Мы из кожи вон лезли, чтобы найти спасение. Но чудовища ушли внезапно, не попрощавшись, не предупредив, ушли вслед за отцом, громко хлопнув дверью.

Как найти чудовищ в мире, где их больше не осталось? О, мы знали ответ на этот вопрос. Старое сгоревшее поместье Бьерков. Табу. Категорическое «нет». Запретная зона. И, как следствие, запретный плод. Если чудовища и ушли, то мы точно знали, куда.

Пять лет назад мы с мамой заключили договор: на улице нам можно делать все, абсолютно все (разумеется, в законных пределах), кроме двух вещей. 1) Уходить куда-либо с незнакомцами; 2) Забираться в поместье Бьерков.

Бьерки не были местными вампирами или знаменитостями – просто обычной пожилой парой. Мы видели их три раза. На похоронах бабушки. В бакалейной лавке. И в церкви, куда нас первый раз взял дедушка. Потом они умерли. Дом по какой-то причине наполовину сгорел и так остался стоять в низине, обугленный, пустой и немного покосившийся (Бьерки, кажется, прожили в нем всю жизнь, так ни разу и не отремонтировав).

Наша мама всегда была удивительно миролюбивой и спокойной женщиной, но по поводу поместья она выразилась вполне однозначно: «Клянусь, я своими же руками поотрываю вам головы, если вы туда залезете». И в правдивости ее угроз мы ни капли не сомневались.

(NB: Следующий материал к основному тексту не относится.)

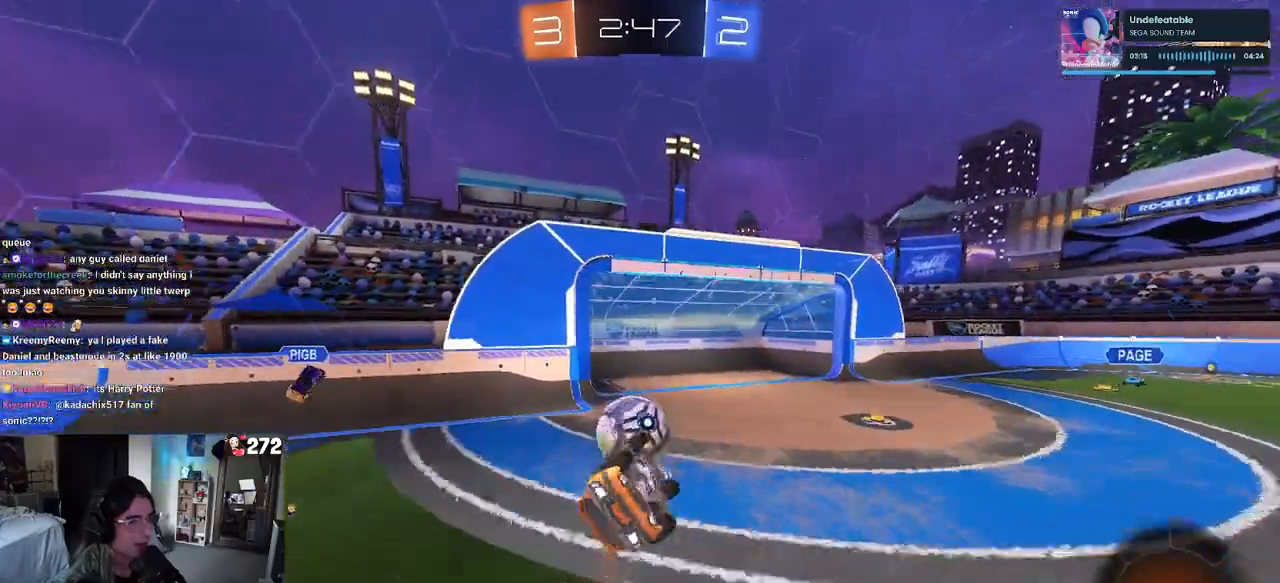
{"buttons": [], "left_stick": "center", "right_stick": "center", "events": [[17, "R1", "up"], [33, "left_stick", "down-right"], [333, "left_stick", "center"], [350, "SQUARE", "up"]]}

Она угрожала крайне редко, но всегда поступала так, как предупреждала. Но если уж ангелы-хранители и следили за нами в этот особенный день, они должны были уберечь нас и от расправы или, по крайней мере, не проболтаться маме. Головы ведь не полетят с плеч, если она ни о чем не узнает.

Из-за обильных дождей поля пуще прежнего заросли травой, она доходила до пояса даже взрослому человеку. Нечего и говорить, что нас она скрывала почти по самый подбородок (мы и среди ровесников не отличались высоким ростом), а при беге больно хлестала по плечам и щекам плоскими зелеными стеблями. Так мы заработали несколько тонких «бумажных» порезов и пару синяков. Земля под ногами чавкала и хлюпала, кое-где засасывая подошвы кроссовок. Рядом разливалось болото, и змей в округе, наверняка, было несметное количество, но мы не наткнулись ни на одну. Похоже, что-то нас действительно оберегало, потому что позднее мы подслушали, как наш сосед (врач местной клиники) жаловался деду на десятки фермеров, ежедневно приходивших на прием со змеиными укусами разной степенью тяжести.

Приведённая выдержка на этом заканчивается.